• [How to complete this task]: What follows is a listing to be transcribed exactly.

• [Data to examine]:
----------------------------------------

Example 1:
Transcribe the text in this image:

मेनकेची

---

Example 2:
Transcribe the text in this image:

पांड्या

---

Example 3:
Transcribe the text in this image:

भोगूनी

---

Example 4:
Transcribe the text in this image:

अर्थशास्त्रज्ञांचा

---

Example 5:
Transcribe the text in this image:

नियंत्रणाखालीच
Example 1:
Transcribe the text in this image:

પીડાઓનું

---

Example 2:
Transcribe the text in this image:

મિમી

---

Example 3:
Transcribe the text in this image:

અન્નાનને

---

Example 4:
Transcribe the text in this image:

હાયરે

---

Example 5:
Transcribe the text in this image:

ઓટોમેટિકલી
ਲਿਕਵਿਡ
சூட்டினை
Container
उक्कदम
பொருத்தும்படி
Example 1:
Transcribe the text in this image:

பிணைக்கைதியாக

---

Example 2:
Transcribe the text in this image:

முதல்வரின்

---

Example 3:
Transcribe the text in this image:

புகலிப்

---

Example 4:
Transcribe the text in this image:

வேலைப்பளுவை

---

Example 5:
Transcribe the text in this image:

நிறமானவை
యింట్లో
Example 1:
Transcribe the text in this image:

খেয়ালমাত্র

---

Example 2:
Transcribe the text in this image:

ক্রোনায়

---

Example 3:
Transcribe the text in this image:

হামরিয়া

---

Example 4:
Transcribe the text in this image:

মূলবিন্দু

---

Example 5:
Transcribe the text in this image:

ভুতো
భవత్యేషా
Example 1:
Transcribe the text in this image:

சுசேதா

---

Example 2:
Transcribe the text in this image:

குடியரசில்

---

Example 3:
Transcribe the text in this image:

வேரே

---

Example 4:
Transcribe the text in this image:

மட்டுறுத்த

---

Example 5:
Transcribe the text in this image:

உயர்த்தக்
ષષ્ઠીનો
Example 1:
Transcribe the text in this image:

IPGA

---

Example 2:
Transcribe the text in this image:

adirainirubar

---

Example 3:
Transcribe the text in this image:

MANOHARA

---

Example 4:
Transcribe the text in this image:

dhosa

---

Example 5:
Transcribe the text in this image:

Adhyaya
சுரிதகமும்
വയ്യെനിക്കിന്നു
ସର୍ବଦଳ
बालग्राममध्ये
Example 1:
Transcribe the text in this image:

----------------------------------------

• [Response box]:
Example 1:
Transcribe the text in this image:

मेनकेची

---

Example 2:
Transcribe the text in this image:

पांड्या

---

Example 3:
Transcribe the text in this image:

भोगूनी

---

Example 4:
Transcribe the text in this image:

अर्थशास्त्रज्ञांचा

---

Example 5:
Transcribe the text in this image:

नियंत्रणाखालीच
Example 1:
Transcribe the text in this image:

પીડાઓનું

---

Example 2:
Transcribe the text in this image:

મિમી

---

Example 3:
Transcribe the text in this image:

અન્નાનને

---

Example 4:
Transcribe the text in this image:

હાયરે

---

Example 5:
Transcribe the text in this image:

ઓટોમેટિકલી
ਲਿਕਵਿਡ
சூட்டினை
Container
उक्कदम
பொருத்தும்படி
Example 1:
Transcribe the text in this image:

பிணைக்கைதியாக

---

Example 2:
Transcribe the text in this image:

முதல்வரின்

---

Example 3:
Transcribe the text in this image:

புகலிப்

---

Example 4:
Transcribe the text in this image:

வேலைப்பளுவை

---

Example 5:
Transcribe the text in this image:

நிறமானவை
యింట్లో
Example 1:
Transcribe the text in this image:

খেয়ালমাত্র

---

Example 2:
Transcribe the text in this image:

ক্রোনায়

---

Example 3:
Transcribe the text in this image:

হামরিয়া

---

Example 4:
Transcribe the text in this image:

মূলবিন্দু

---

Example 5:
Transcribe the text in this image:

ভুতো
భవత్యేషా
Example 1:
Transcribe the text in this image:

சுசேதா

---

Example 2:
Transcribe the text in this image:

குடியரசில்

---

Example 3:
Transcribe the text in this image:

வேரே

---

Example 4:
Transcribe the text in this image:

மட்டுறுத்த

---

Example 5:
Transcribe the text in this image:

உயர்த்தக்
ષષ્ઠીનો
Example 1:
Transcribe the text in this image:

IPGA

---

Example 2:
Transcribe the text in this image:

adirainirubar

---

Example 3:
Transcribe the text in this image:

MANOHARA

---

Example 4:
Transcribe the text in this image:

dhosa

---

Example 5:
Transcribe the text in this image:

Adhyaya
சுரிதகமும்
വയ്യെനിക്കിന്നു
ସର୍ବଦଳ
बालग्राममध्ये
Example 1:
Transcribe the text in this image:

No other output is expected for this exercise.